According to the survey, disapproval ratings are pretty similar across the board. Regardless of gender, age, or college education, 60 to 68 percent of New Jersey voters disapprove of Christie. And while Republicans have a more positive view with only 34 percent disapproving, this is counteracted by stronger disapproval ratings among Democrats and black voters, with 86 percent of both groups telling pollsters they disapprove of Christie.

“Gov. Christopher Christie is in Trenton until the end of 2017, if he wants to be, holding what is constitutionally one of the strongest governor's seats in the nation," adds Mr. Carroll. "But New Jersey voters give Christie abysmal job-approval numbers. Even a third of his fellow Republicans disapprove."

And as a potential vice presidential nominee, New Jersey voters also disapprove of Christie. When asked if Donald Trump should pick Chris Christie as his running mate, 64 percent of the state's Republicans and 75 percent of Democrats answered: No.
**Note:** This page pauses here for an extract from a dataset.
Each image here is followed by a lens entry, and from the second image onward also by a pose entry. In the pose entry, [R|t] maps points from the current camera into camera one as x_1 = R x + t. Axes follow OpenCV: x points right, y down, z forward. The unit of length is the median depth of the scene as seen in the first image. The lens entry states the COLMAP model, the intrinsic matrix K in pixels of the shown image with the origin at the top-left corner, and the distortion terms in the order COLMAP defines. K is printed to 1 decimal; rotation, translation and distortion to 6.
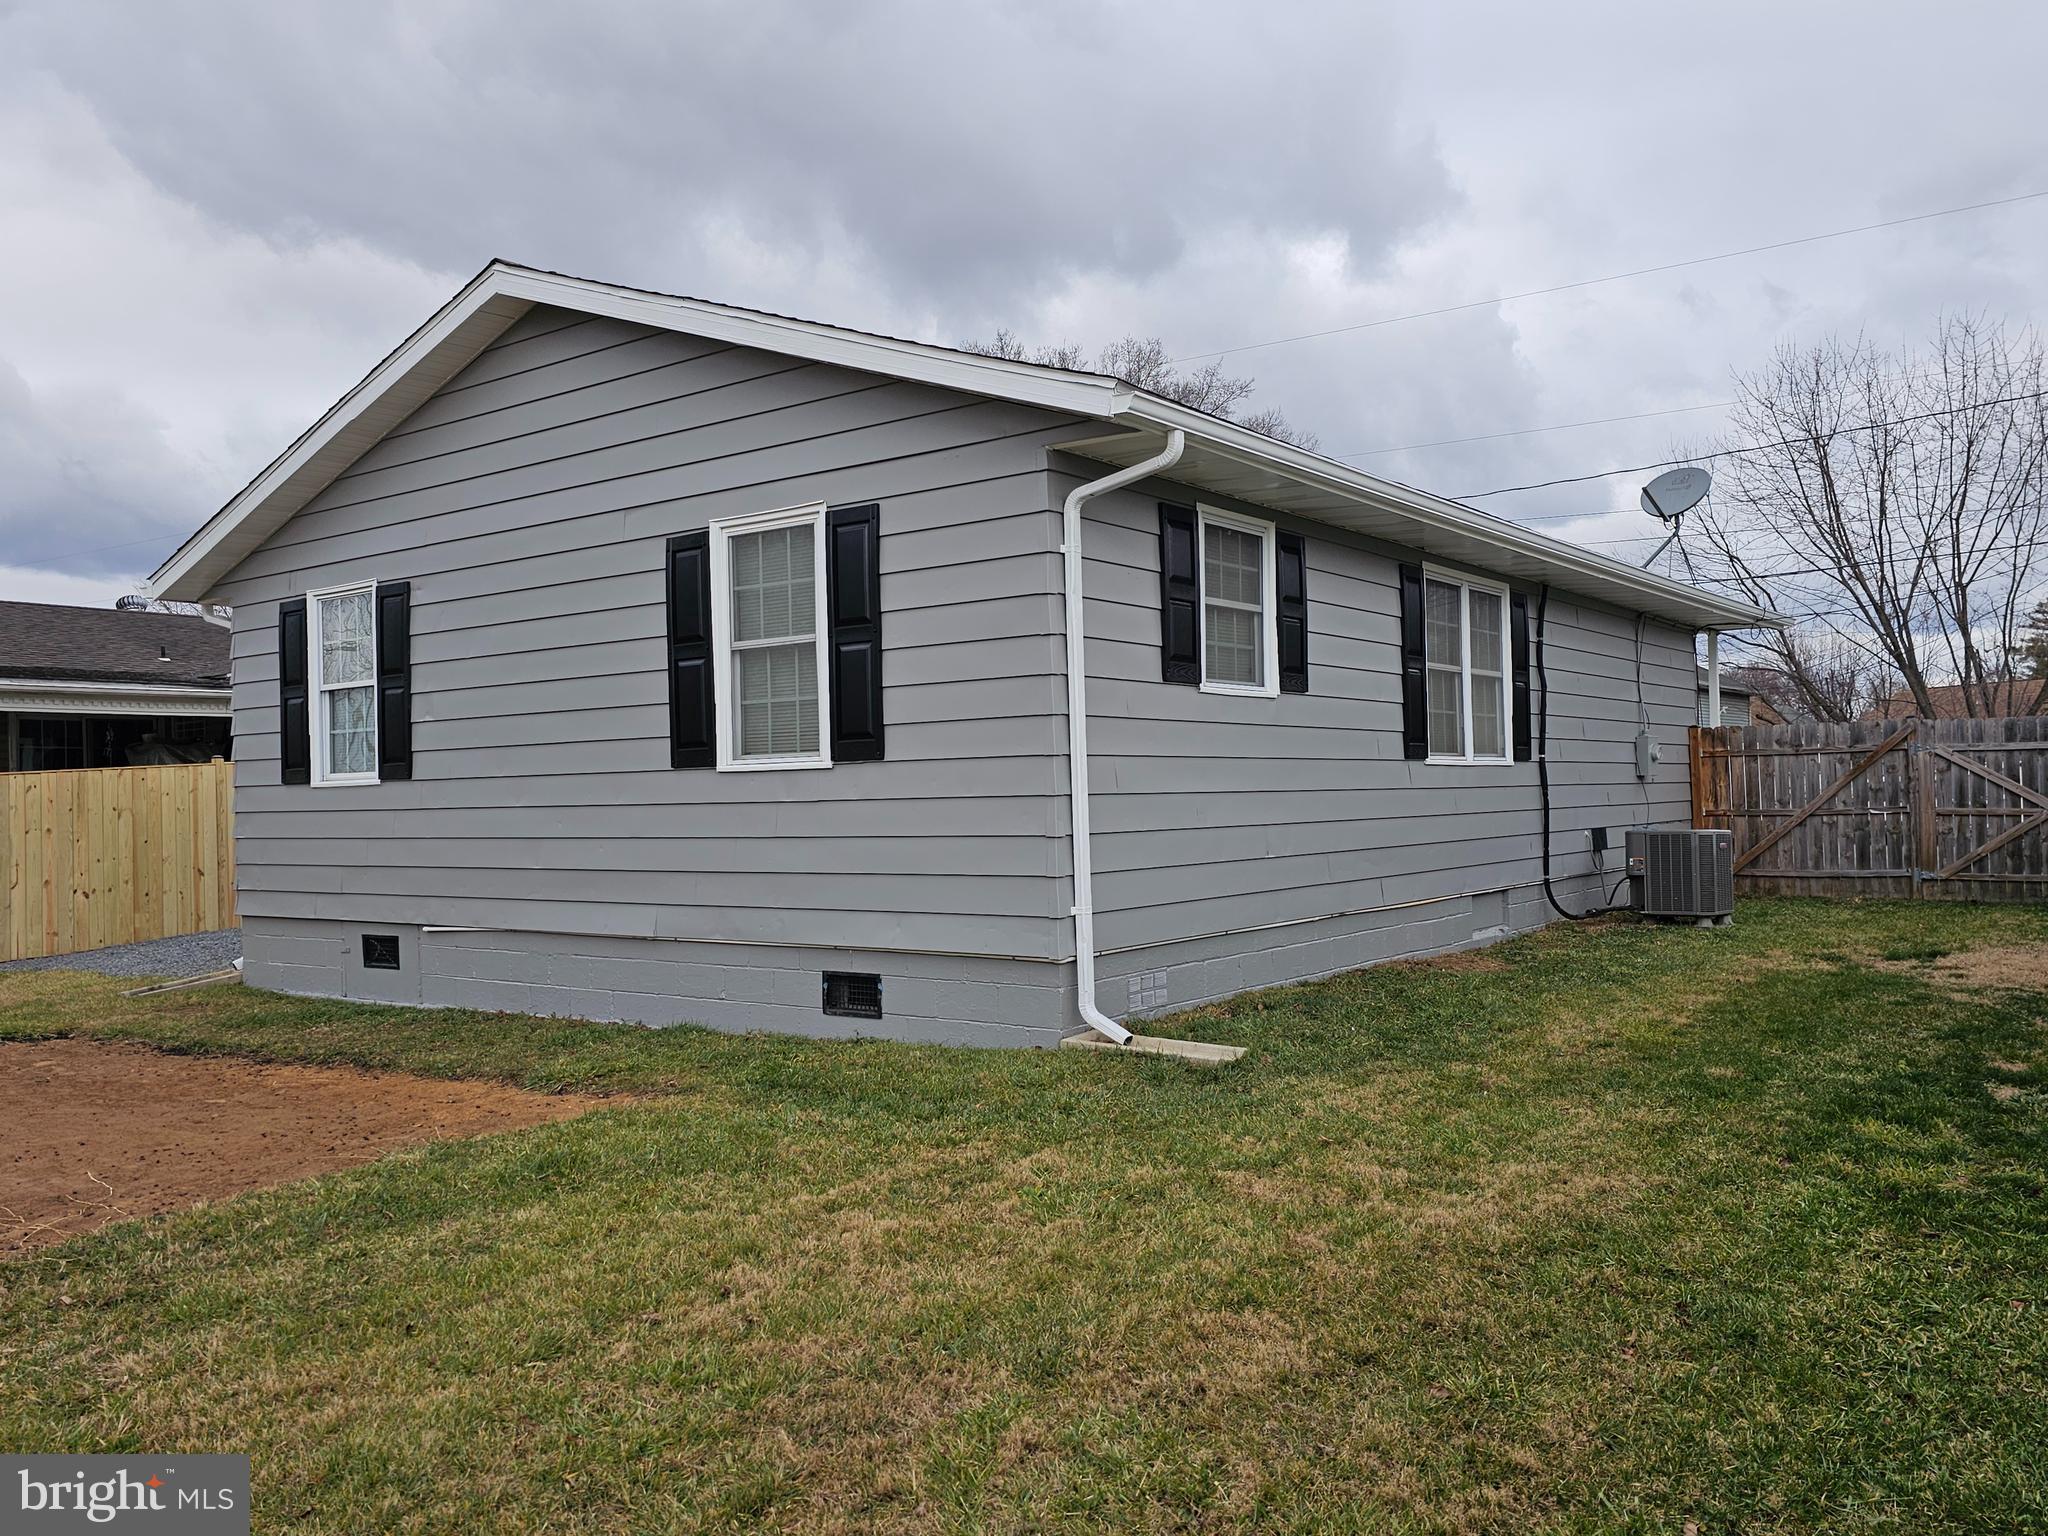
lens RADIAL K [[1577.1, 0, 1015.5], [0, 1577.1, 777.4], [0, 0, 1]] dist [0.054722, -0.048497]
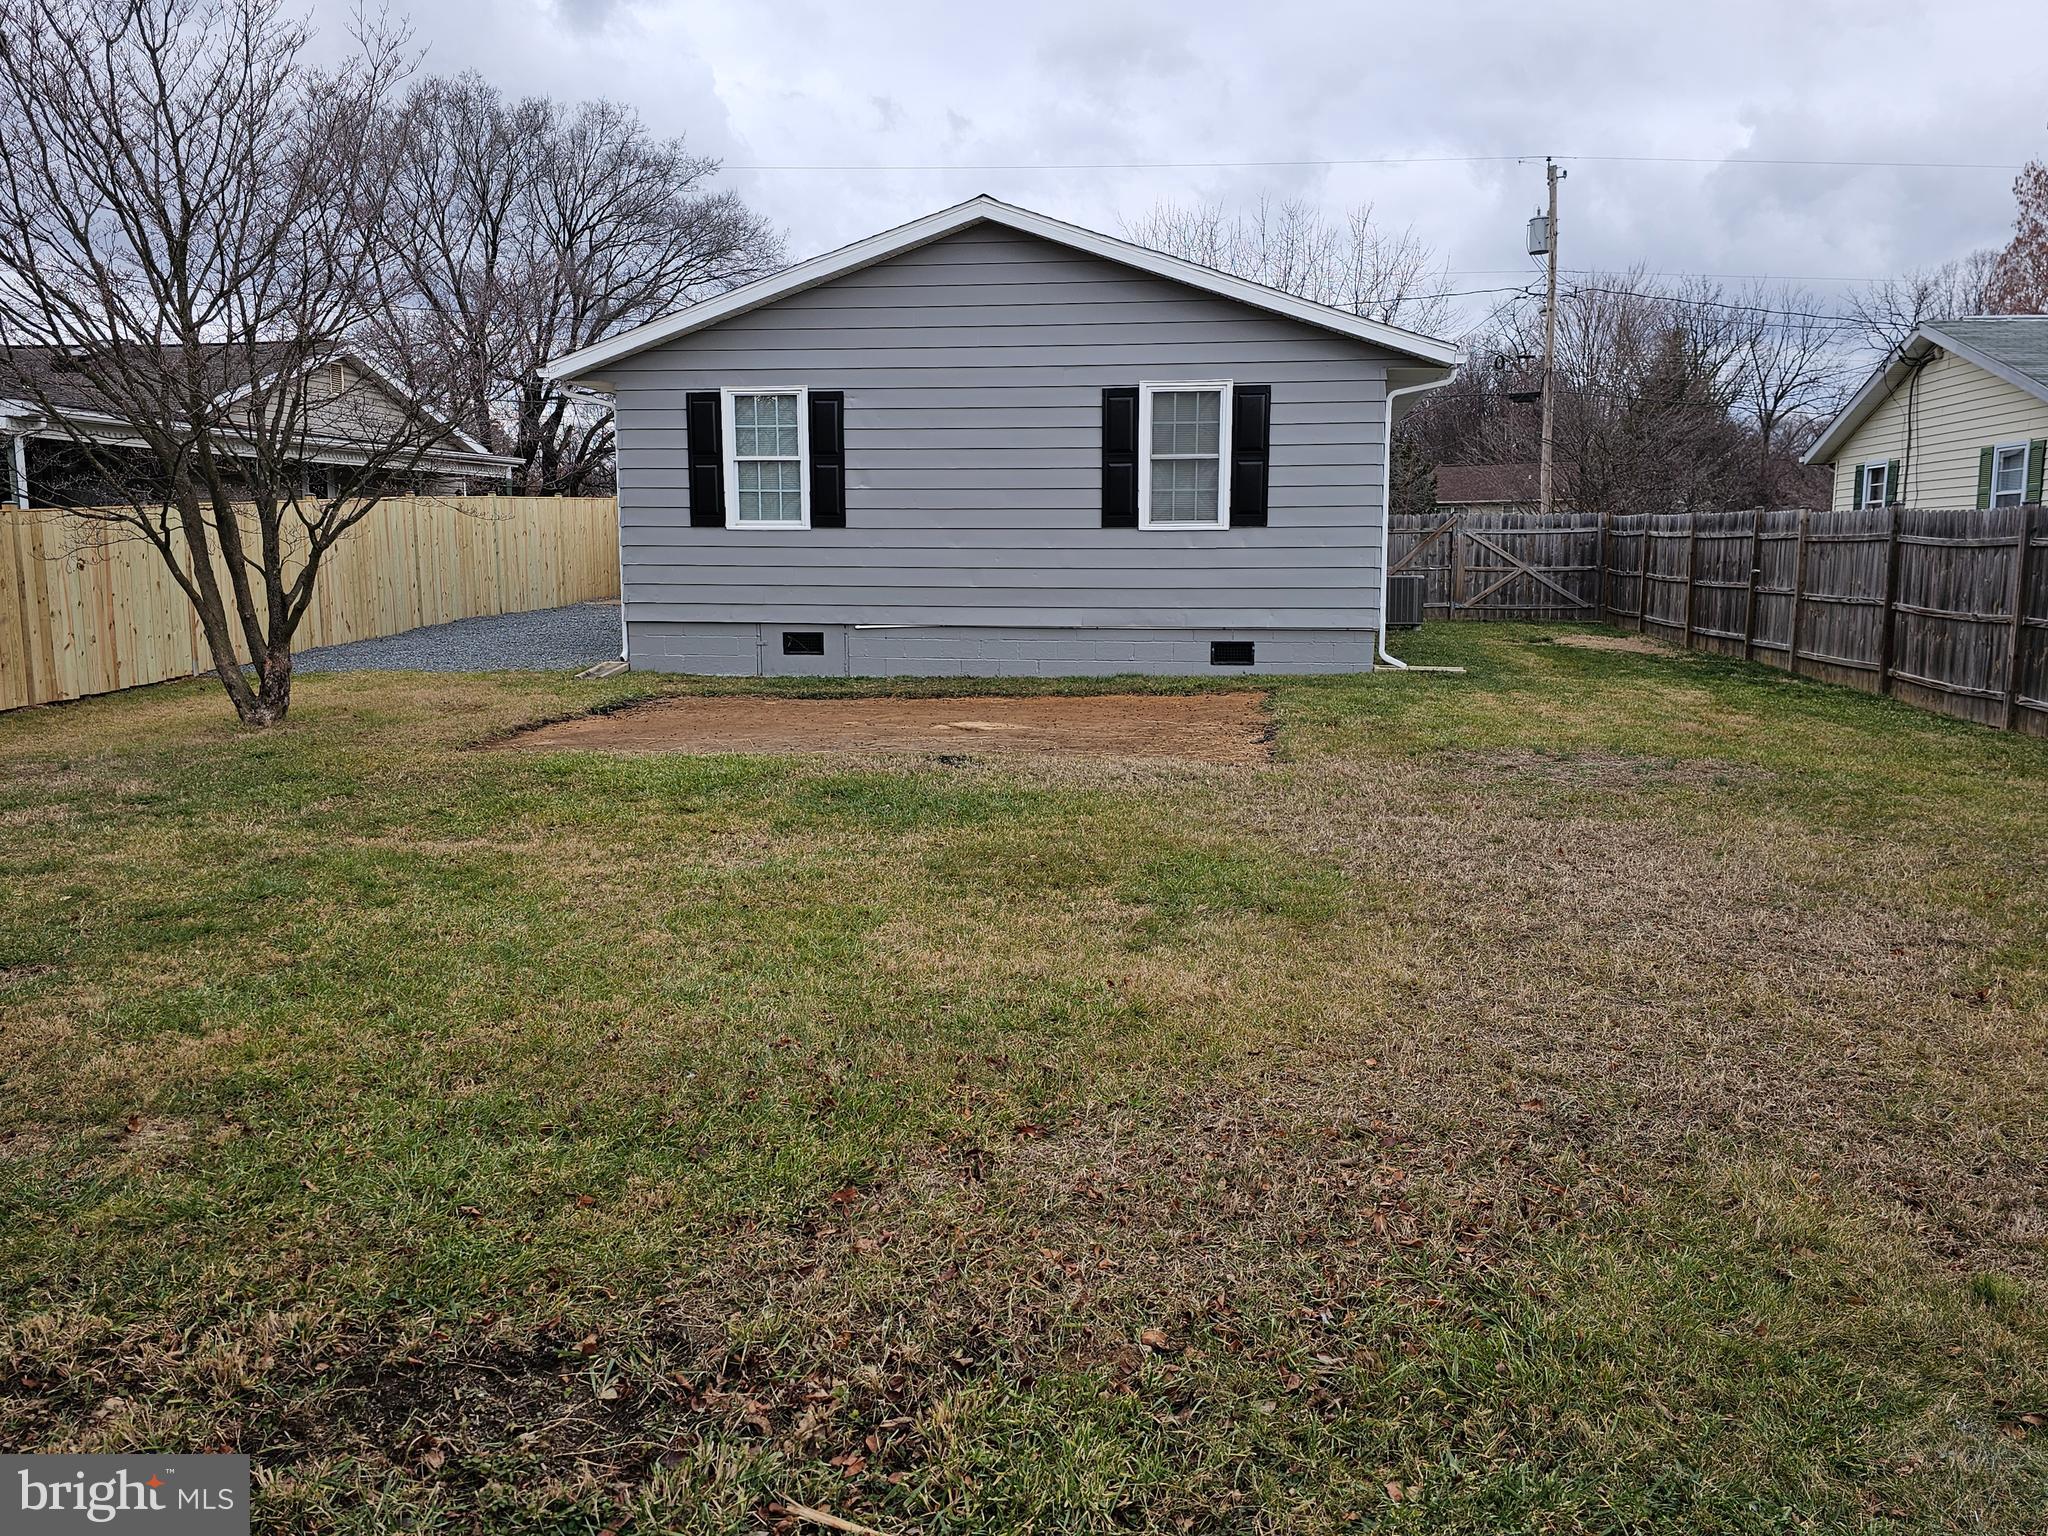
lens RADIAL K [[1577.1, 0, 1011.6], [0, 1577.1, 768.8], [0, 0, 1]] dist [0.054722, -0.048497]
pose [[0.882954, -0.042086, 0.467568, -1.137182], [-0.025515, 0.990199, 0.137312, 0.022044], [-0.468765, -0.133170, 0.873227, -0.489818]]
And a Monmouth University Poll earlier this month found similar results. Only 15 percent of the New Jersey Republicans surveyed said Christie would help Trump's presidential bid, while 37 percent said Christie would have no impact on Trump's chances and 41 percent said the New Jersey governor would actively hurt Trump in the general election. 
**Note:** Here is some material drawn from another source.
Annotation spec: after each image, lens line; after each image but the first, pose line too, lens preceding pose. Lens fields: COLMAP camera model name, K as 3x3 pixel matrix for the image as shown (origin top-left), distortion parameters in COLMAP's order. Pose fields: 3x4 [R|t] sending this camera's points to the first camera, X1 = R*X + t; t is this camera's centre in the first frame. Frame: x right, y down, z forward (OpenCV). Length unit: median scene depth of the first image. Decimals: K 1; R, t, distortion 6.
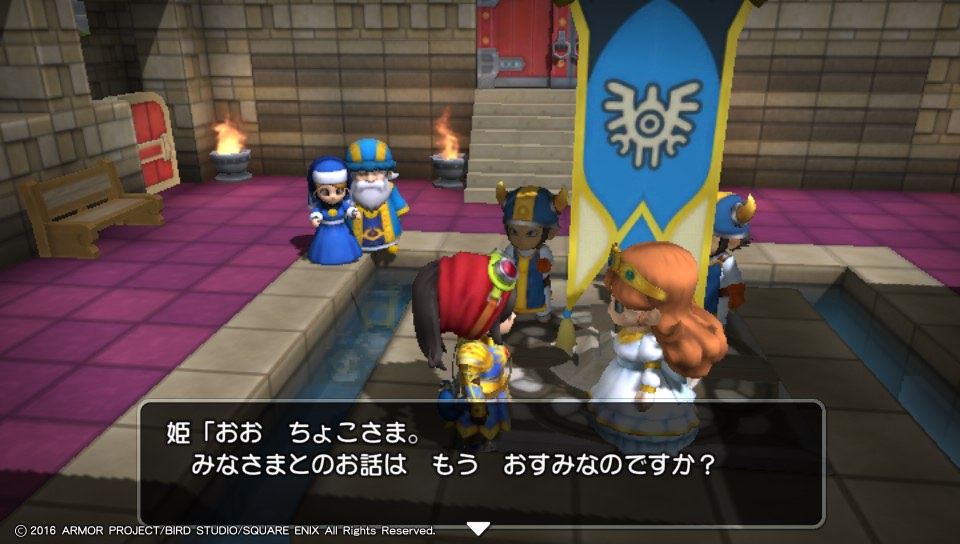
lens RADIAL K [[645.4, 0, 479.4], [0, 645.4, 272.0], [0, 0, 1]] dist [0.004565, -0.002049]
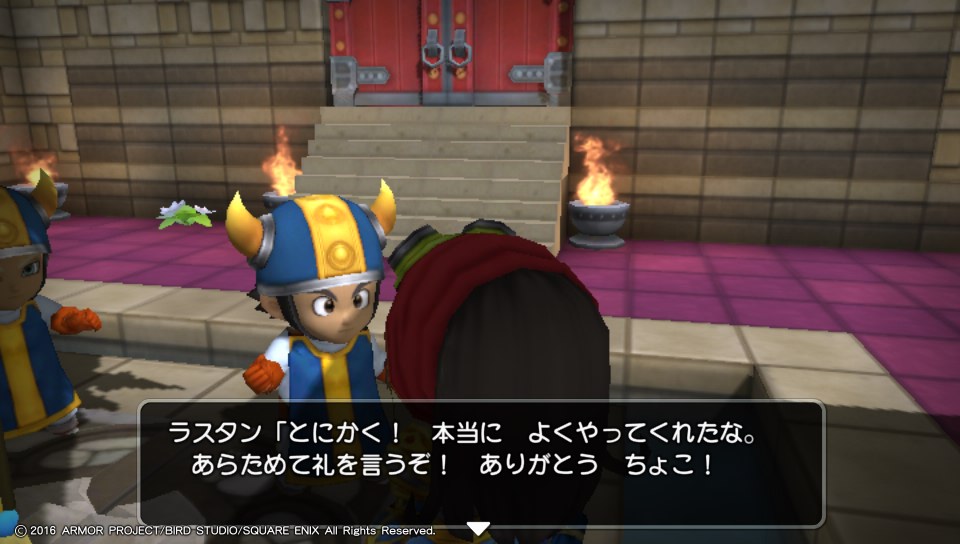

And it's not a question of New Jersey voters wanting to keep their governor away from an ill-fated candidate: 79 percent of voters said they will vote for Trump in November.

"It's hard to imagine any running mate who could kill the Trump buzz, but the voters who know Chris Christie best think he might be that guy," Patrick Murray, director of the Monmouth University Polling Institute, tells NJ Advance Media.

Trump has said he doesn't plan to announce his running mate until the Republican National Convention in July, but that has not stopped the rumors from circulating.

Former Republican presidential candidate Ben Carson tells The Washington Post that Trump has already narrowed down the possibilities to a shortlist of potential candidates. Mr. Carson says his own name is on this list, as well as former presidential candidates Ohio Gov. John Kasich (R), Sen. Marco Rubio (R) of Florida, Sen. Ted Cruz (R) of Texas, Christie, and former Republican vice presidential candidate Sarah Palin. 

Some sources say Christie is a viable candidate. Not only was Christie the first rival primary candidate to endorse Trump, but the presumed Republican nominee has also appointed Christie to lead his White House transition team. 

"The New Jersey governor, also known for his brash, straight-talking style, would help Trump preserve his outsider image while also bringing the Washington relationship and political experience Trump is looking for," suggests CNN's Jeremy Diamond. "Beyond the connections he brings from his time as chairman of the Republican Governors Association, Christie played up his national security experience from dealing with terrorism cases as a US attorney during his 2016 bid."

The Quinnipiac poll release comes a day before Trump and Christie are expected to headline two separate fundraisers together, one with individual tickets costing $25,000 and the other with tickets costing $200. The revenue from the fundraisers will help to pay back the GOP's $500,000 in legal fees incurred from the Governor's Bridgegate scandal and Christie's $250,000 presidential campaign debt.